The primary limitation of this study is the lack of a direct measure of encephalopathy. Though a numeric scale for neonatal encephalopathy was not used in this study, all newborns treated had documented evidence of moderate encephalopathy per the Sarnat grading system of encephalopathy [11]. However, currently available scales of neonatal encephalopathy have yet to be associated with long-term neurodevelopmental outcomes now that therapeutic hypothermia has become standard-of-care for neonatal encephalopathy [12]. Therefore, other measures of perinatal depression (resuscitation score and five-minute Apgar score) were used in adjusting hospital outcomes.
It is clear that patients, newborn and adult alike, stand to benefit from neuro-intensive care services, though further research is needed to define precisely which aspects of the collaboration between intensive care and neurology provide the most benefit.

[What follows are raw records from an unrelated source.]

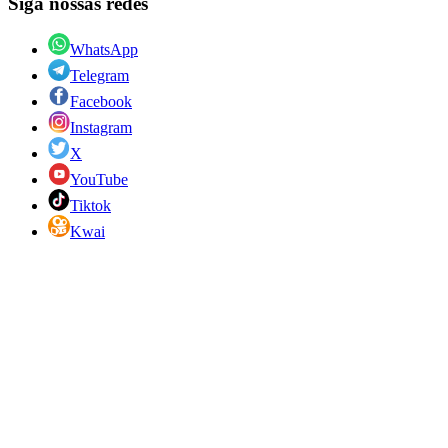
Siga nossas redes
WhatsApp
Telegram
Facebook
Instagram
X
YouTube
Tiktok
Kwai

Likewise, ours is only one model of how neurocritical care can be delivered in the neonatal intensive care unit. Another direction for useful future inquiry would be to describe the effectiveness of other models of neonatal neurocritical care, such as a telemedicine-based service. It remains to be seen how neuro-intensive care services for newborns could potentially affect long-term neurodevelopmental outcomes, as well as benefit newborns with other common neurological disorders, such as intraventricular hemorrhage or periventricular leukomalacia.
Disclosure statements
Financial disclosure statement: The authors declare no potential or actual interests relevant to the topics discussed in this manuscript.
Other disclosure statements: Dr. Harbert is funded by a grant from the Hartwell Foundation.